As we were emailing and messaging back and forth about the event and our coverage of it, the news broke: Steve Jobs had passed away. I remembered that there had been at least one instance where a news outlet leaked that Jobs was dead a few months before, only to be proven wrong. However, the report was quickly confirmed this time. One of the most important figures in the world of technology was gone. After reflecting and messaging back and forth a bit, we had to shift gears and cover Mr Jobs’ passing, and quickly make a plan for who would write what pieces about his life, death, and impact on the world.
I guess I remember the day so well because of the circumstances that lead up to it: Jobs stepping down again and the iPhone 4S reveal. We were all writing about these events, so they were fresh on our minds when the news came. I was also at a place that had become very familiar to me. That Starbucks was where I spent many evenings after dinner, and did most of my writing during the second half of that year. All these things worked together to cement the little details of that night in my mind. Pretty much any time I think about Steve Jobs, I am reminded of that night.
It is interesting to look back at how different Apple and its products are today- in many ways good, in a few, not as much. However, as successful as Apple has become under Jobs’ protege and hand-picked successor, Tim Cook, there is no ignoring the fact that the company is where it is today because of him.
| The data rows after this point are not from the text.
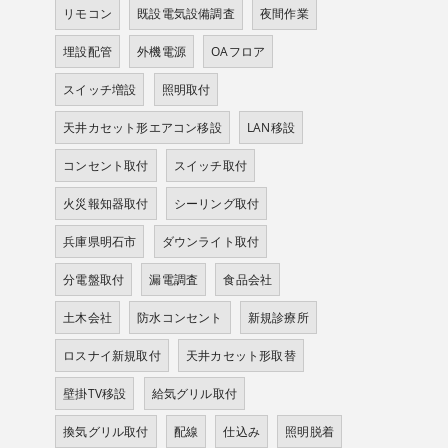
リモコン
既設電気設備調査
夜間作業
埋設配管
外機電源
OAフロア
スイッチ増設
照明取付
天井カセット形エアコン移設
LAN移設
コンセント取付
スイッチ取付
火災報知器取付
シーリング取付
兵庫県明石市
ダウンライト取付
分電盤取付
漏電調査
食品会社
土木会社
防水コンセント
新規診療所
ロスナイ新規取付
天井カセット形取替
壁掛TV移設
給気グリル取付
換気グリル取付
配線
仕込み
照明脱着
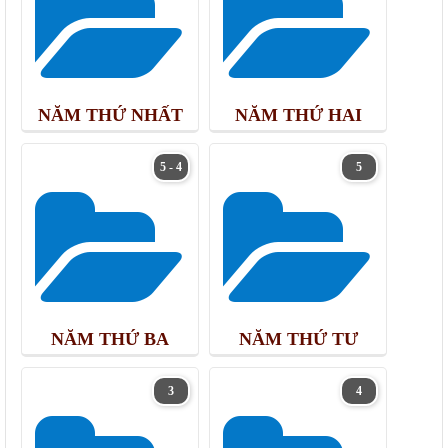
NĂM THỨ NHẤT
NĂM THỨ HAI
5 - 4
5
NĂM THỨ BA
NĂM THỨ TƯ
3
4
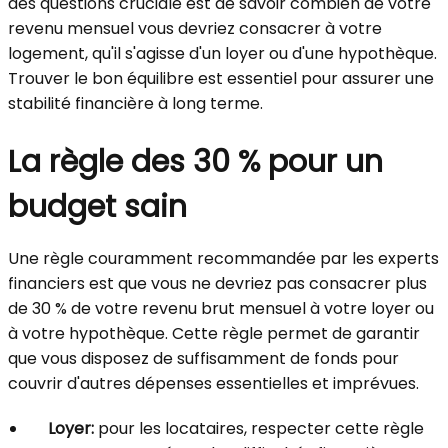
des questions cruciale est de savoir combien de votre
revenu mensuel vous devriez consacrer à votre
logement, qu'il s'agisse d'un loyer ou d'une hypothèque.
Trouver le bon équilibre est essentiel pour assurer une
stabilité financière à long terme.
La règle des 30 % pour un
budget sain
Une règle couramment recommandée par les experts
financiers est que vous ne devriez pas consacrer plus
de 30 % de votre revenu brut mensuel à votre loyer ou
à votre hypothèque. Cette règle permet de garantir
que vous disposez de suffisamment de fonds pour
couvrir d'autres dépenses essentielles et imprévues.
Loyer:
pour les locataires, respecter cette règle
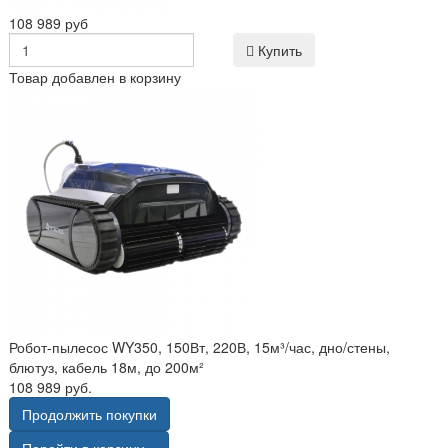
108 989 руб
Купить
Товар добавлен в корзину
Робот-пылесос WY350, 150Вт, 220В, 15м³/час, дно/стены,
блютуз, кабель 18м, до 200м²
108 989 руб.
Продолжить покупки
Перейти в корзину »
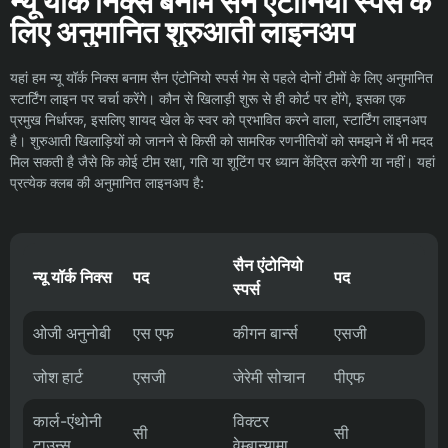
न्यू यॉर्क निक्स बनाम सैन एंटोनियो स्पर्स के
लिए अनुमानित शुरुआती लाइनअप
यहां हम न्यू यॉर्क निक्स बनाम सैन एंटोनियो स्पर्स गेम से पहले दोनों टीमों के लिए अनुमानित
स्टार्टिंग लाइन पर चर्चा करेंगे। कौन से खिलाड़ी शुरू से ही कोर्ट पर होंगे, इसका एक
प्रमुख निर्धारक, इसलिए शायद खेल के स्वर को प्रभावित करने वाला, स्टार्टिंग लाइनअप
है। शुरुआती खिलाड़ियों को जानने से किसी को सामरिक रणनीतियों को समझने में भी मदद
मिल सकती है जैसे कि कोई टीम रक्षा, गति या शूटिंग पर ध्यान केंद्रित करेगी या नहीं। यहां
प्रत्येक क्लब की अनुमानित लाइनअप है:
सैन एंटोनियो
न्यू यॉर्क निक्स
पद
पद
स्पर्स
ओजी अनुनोबी
एस एफ
कीगन बार्न्स
एसजी
जोश हार्ट
एसजी
जेरेमी सोचान
पीएफ
कार्ल-एंथोनी
विक्टर
सी
सी
टाउन्स
वेम्बान्यामा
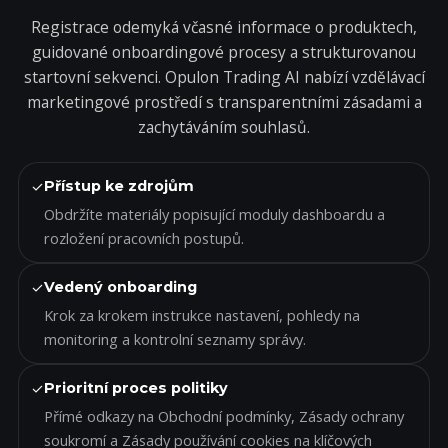
Registrace odemyká včasné informace o produktech,
guidované onboardingové procesy a strukturovanou
startovní sekvenci. Opulon Trading AI nabízí vzdělávací
marketingové prostředí s transparentními zásadami a
zachytáváním souhlasů.
✓
Přístup ke zdrojům
Obdržíte materiály popisující moduly dashboardu a
rozložení pracovních postupů.
✓
Vedený onboarding
Krok za krokem instrukce nastavení, pohledy na
monitoring a kontrolní seznamy správy.
✓
Prioritní proces politiky
Přímé odkazy na Obchodní podmínky, Zásady ochrany
soukromí a Zásady používání cookies na klíčových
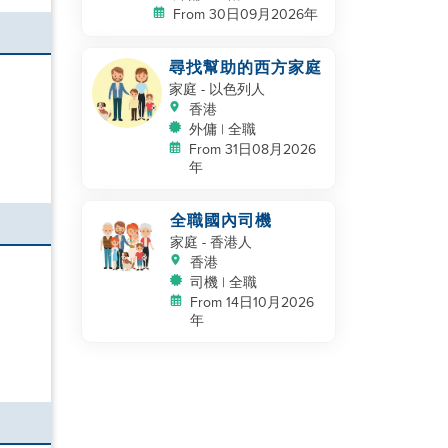
From 30日09月2026年
尋找幫助的西方家庭
家庭
- 以色列人
香港
外傭 | 全職
From 31日08月2026
年
全職國內司機
家庭
- 香港人
香港
司機 | 全職
From 14日10月2026
年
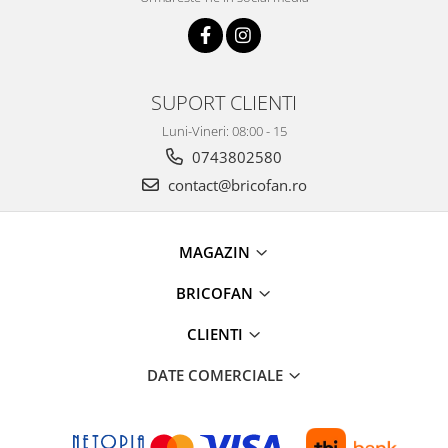
Proiectoare & lampi de lucru
Veioze si Lampi
Cantarire
Cantare comerciale
SUPORT CLIENTI
Cantare Corporale
Luni-Vineri: 08:00 - 15
Aparate de spalat cu presiune si
0743802580
accesorii
contact@bricofan.ro
Accesorii aparatele de spalat cu
presiune
Aparate de spalat cu presiune
MAGAZIN
Instalatii sanitare
BRICOFAN
Articole si accesorii pentru baie
Baterii baie
CLIENTI
Baterii bucatarie
DATE COMERCIALE
Baterii cada
Baterii electrice
Baterii lavoar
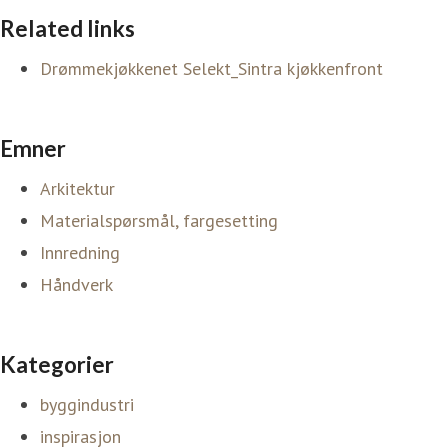
Related links
Drømmekjøkkenet Selekt_Sintra kjøkkenfront
Emner
Arkitektur
Materialspørsmål, fargesetting
Innredning
Håndverk
Kategorier
byggindustri
inspirasjon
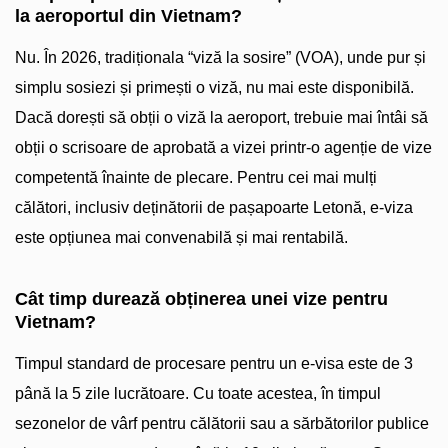
la aeroportul din Vietnam?
Nu. În 2026, tradiționala “viză la sosire” (VOA), unde pur și
simplu sosiezi și primești o viză, nu mai este disponibilă.
Dacă dorești să obții o viză la aeroport, trebuie mai întâi să
obții o scrisoare de aprobată a vizei printr-o agenție de vize
competentă înainte de plecare. Pentru cei mai mulți
călători, inclusiv deținătorii de pașapoarte Letonă, e-viza
este opțiunea mai convenabilă și mai rentabilă.
Cât timp durează obținerea unei vize pentru
Vietnam?
Timpul standard de procesare pentru un e-visa este de 3
până la 5 zile lucrătoare. Cu toate acestea, în timpul
sezonelor de vârf pentru călătorii sau a sărbătorilor publice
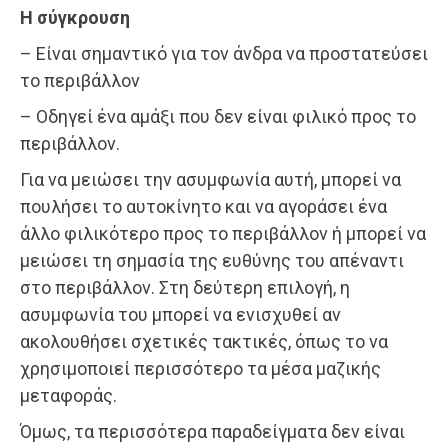
Η σύγκρουση
– Είναι σημαντικό για τον άνδρα να προστατεύσει
το περιβάλλον
– Οδηγεί ένα αμάξι που δεν είναι φιλικό προς το
περιβάλλον.
Για να μειώσει την ασυμφωνία αυτή, μπορεί να
πουλήσει το αυτοκίνητο και να αγοράσει ένα
άλλο φιλικότερο προς το περιβάλλον ή μπορεί να
μειώσει τη σημασία της ευθύνης του απέναντι
στο περιβάλλον. Στη δεύτερη επιλογή, η
ασυμφωνία του μπορεί να ενισχυθεί αν
ακολουθήσει σχετικές τακτικές, όπως το να
χρησιμοποιεί περισσότερο τα μέσα μαζικής
μεταφοράς.
Όμως, τα περισσότερα παραδείγματα δεν είναι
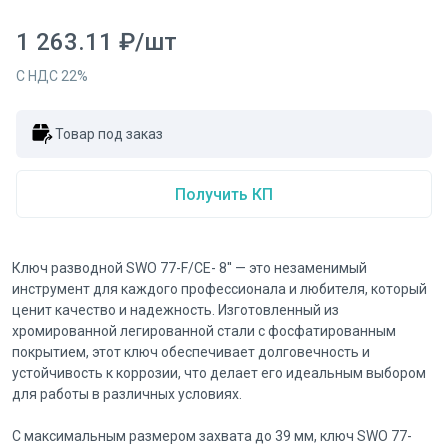
1 263.11
₽
/
шт
С НДС
22
%
Товар под заказ
Получить КП
Ключ разводной SWO 77-F/CE- 8'' — это незаменимый
инструмент для каждого профессионала и любителя, который
ценит качество и надежность. Изготовленный из
хромированной легированной стали с фосфатированным
покрытием, этот ключ обеспечивает долговечность и
устойчивость к коррозии, что делает его идеальным выбором
для работы в различных условиях.
С максимальным размером захвата до 39 мм, ключ SWO 77-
Without Steve Jobs, there is no Apple. Without his late-90s return, there is no miracle turnaround. Apple would be a footnote by now. Just think- No iPod. No iTunes with inexpensive legal music to purchase. No iPhone. No iPad. Whether you are a big-time, lifelong Apple fan, or a more casual observer, Steve Jobs’ significance and impact on not just Apple, but the entire world of technology, makes October 5, 2011 worth remembering.